→ Task inputs
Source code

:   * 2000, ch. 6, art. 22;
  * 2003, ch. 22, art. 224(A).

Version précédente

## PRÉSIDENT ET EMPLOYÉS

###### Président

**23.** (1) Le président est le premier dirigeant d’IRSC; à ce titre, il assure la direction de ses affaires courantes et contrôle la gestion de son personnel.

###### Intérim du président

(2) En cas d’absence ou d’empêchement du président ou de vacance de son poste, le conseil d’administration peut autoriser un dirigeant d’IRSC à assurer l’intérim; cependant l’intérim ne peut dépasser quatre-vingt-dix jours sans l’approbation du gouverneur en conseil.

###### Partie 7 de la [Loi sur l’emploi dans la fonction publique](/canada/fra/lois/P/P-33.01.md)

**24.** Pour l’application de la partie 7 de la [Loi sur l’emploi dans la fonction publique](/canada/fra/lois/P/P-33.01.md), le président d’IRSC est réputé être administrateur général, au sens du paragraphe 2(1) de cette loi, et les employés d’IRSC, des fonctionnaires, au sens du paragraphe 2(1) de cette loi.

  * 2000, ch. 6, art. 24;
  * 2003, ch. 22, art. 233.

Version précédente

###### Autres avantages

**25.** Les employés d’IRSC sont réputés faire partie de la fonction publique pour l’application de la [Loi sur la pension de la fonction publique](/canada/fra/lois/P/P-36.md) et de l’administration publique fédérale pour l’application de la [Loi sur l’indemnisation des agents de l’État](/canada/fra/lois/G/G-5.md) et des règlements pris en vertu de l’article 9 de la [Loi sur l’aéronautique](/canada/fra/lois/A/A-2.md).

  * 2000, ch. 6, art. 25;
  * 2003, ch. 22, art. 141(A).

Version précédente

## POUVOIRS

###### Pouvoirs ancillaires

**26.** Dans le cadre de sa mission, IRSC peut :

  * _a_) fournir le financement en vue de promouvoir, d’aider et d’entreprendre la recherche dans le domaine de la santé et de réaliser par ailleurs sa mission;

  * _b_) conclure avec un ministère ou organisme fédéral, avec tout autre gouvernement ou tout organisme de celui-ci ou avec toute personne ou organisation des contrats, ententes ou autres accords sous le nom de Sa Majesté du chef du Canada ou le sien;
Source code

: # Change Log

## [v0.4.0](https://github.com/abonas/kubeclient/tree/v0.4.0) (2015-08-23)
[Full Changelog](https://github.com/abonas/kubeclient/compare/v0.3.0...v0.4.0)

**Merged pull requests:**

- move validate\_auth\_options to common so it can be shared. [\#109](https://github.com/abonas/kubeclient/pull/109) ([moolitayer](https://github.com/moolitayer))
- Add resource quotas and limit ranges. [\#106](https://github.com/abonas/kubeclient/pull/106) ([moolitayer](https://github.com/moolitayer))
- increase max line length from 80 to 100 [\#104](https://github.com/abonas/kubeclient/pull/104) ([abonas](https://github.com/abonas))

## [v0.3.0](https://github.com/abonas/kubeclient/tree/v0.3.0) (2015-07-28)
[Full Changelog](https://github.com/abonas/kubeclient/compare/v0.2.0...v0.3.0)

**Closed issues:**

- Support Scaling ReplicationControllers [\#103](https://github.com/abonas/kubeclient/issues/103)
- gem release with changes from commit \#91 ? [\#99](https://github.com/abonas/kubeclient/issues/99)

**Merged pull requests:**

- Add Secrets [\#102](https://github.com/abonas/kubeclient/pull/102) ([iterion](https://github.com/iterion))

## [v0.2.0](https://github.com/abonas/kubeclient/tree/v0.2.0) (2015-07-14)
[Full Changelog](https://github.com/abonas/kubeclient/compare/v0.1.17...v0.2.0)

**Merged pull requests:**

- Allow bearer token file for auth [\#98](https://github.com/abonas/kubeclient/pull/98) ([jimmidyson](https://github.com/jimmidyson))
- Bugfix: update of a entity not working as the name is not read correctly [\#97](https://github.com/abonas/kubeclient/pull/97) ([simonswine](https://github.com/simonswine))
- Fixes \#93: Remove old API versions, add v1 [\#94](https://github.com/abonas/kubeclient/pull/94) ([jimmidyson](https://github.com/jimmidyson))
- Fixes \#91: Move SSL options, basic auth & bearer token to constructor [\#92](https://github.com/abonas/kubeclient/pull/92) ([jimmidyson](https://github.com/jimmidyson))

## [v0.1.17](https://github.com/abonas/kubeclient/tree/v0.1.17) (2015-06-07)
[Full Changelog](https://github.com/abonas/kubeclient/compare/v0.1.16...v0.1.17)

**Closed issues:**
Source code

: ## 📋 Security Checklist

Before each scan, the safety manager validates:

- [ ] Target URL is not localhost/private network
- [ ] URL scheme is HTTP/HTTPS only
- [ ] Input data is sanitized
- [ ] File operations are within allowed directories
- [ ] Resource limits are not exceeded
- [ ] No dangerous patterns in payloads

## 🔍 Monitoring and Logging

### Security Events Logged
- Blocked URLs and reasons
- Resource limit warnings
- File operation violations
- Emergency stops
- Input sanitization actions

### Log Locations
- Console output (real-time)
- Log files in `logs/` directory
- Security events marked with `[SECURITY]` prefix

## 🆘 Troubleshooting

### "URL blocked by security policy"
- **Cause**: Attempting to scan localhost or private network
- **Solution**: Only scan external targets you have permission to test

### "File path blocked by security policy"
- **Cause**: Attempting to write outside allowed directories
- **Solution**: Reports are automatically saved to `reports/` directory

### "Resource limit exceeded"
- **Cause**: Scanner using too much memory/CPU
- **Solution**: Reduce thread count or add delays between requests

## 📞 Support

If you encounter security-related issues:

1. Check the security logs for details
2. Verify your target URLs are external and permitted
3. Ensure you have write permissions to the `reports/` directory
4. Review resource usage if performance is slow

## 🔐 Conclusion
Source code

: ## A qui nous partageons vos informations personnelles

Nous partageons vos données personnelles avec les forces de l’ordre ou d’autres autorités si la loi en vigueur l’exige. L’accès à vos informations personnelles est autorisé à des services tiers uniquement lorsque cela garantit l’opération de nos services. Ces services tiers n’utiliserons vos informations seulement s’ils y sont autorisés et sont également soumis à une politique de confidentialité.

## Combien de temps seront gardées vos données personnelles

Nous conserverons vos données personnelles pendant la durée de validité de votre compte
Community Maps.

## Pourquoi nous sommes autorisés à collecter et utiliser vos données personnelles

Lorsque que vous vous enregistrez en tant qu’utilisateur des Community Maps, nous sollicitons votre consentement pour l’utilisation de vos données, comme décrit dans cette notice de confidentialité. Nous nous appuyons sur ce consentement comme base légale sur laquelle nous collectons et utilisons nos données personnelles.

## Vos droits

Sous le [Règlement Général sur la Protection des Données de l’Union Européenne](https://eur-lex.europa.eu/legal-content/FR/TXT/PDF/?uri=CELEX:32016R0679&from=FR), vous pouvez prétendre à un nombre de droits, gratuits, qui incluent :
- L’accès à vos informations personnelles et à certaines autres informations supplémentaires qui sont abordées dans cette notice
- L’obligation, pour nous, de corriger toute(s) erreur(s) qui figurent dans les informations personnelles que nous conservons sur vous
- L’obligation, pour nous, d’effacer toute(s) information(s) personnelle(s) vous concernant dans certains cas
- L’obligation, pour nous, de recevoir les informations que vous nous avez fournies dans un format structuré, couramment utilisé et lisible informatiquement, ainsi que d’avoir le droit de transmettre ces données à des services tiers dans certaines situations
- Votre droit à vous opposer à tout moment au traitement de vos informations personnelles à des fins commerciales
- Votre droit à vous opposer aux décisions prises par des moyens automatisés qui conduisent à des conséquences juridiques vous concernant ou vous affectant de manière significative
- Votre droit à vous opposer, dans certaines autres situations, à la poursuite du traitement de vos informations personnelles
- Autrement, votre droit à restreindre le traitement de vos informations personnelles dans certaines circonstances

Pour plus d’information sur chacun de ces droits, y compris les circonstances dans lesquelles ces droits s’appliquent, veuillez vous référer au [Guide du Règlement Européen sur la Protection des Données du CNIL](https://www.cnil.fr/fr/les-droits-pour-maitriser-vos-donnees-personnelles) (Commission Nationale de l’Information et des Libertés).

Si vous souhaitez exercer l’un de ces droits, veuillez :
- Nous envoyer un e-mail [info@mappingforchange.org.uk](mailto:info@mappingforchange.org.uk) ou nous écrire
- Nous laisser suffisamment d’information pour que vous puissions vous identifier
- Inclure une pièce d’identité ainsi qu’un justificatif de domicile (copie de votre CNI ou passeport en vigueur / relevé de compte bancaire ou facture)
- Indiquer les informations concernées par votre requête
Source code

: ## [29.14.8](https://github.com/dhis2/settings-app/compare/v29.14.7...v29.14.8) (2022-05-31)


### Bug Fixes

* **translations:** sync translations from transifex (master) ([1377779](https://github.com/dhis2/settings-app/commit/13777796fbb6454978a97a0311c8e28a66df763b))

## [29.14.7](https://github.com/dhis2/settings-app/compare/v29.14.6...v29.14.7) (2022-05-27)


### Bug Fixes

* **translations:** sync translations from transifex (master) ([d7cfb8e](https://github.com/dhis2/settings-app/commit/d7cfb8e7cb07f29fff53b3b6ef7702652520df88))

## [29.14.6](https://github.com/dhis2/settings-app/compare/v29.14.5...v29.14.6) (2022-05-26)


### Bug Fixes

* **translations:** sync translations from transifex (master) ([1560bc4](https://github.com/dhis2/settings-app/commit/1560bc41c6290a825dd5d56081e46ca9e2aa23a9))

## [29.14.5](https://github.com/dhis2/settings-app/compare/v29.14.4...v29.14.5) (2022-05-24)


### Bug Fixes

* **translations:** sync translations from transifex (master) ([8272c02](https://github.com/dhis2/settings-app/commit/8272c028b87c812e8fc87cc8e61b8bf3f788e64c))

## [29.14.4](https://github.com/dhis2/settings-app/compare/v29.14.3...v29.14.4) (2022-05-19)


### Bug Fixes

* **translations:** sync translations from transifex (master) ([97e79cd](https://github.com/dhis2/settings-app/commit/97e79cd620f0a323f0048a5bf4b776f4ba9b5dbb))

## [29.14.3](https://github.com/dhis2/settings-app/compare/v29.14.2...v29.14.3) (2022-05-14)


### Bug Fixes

→ Assignment
Extract the material verbatim, starting at its first line and ending with the line containing "###### Autres avantages", with both of those lines included.

→ Solved exercise
Source code

:   * 2000, ch. 6, art. 22;
  * 2003, ch. 22, art. 224(A).

Version précédente

## PRÉSIDENT ET EMPLOYÉS

###### Président

**23.** (1) Le président est le premier dirigeant d’IRSC; à ce titre, il assure la direction de ses affaires courantes et contrôle la gestion de son personnel.

###### Intérim du président

(2) En cas d’absence ou d’empêchement du président ou de vacance de son poste, le conseil d’administration peut autoriser un dirigeant d’IRSC à assurer l’intérim; cependant l’intérim ne peut dépasser quatre-vingt-dix jours sans l’approbation du gouverneur en conseil.

###### Partie 7 de la [Loi sur l’emploi dans la fonction publique](/canada/fra/lois/P/P-33.01.md)

**24.** Pour l’application de la partie 7 de la [Loi sur l’emploi dans la fonction publique](/canada/fra/lois/P/P-33.01.md), le président d’IRSC est réputé être administrateur général, au sens du paragraphe 2(1) de cette loi, et les employés d’IRSC, des fonctionnaires, au sens du paragraphe 2(1) de cette loi.

  * 2000, ch. 6, art. 24;
  * 2003, ch. 22, art. 233.

Version précédente

###### Autres avantages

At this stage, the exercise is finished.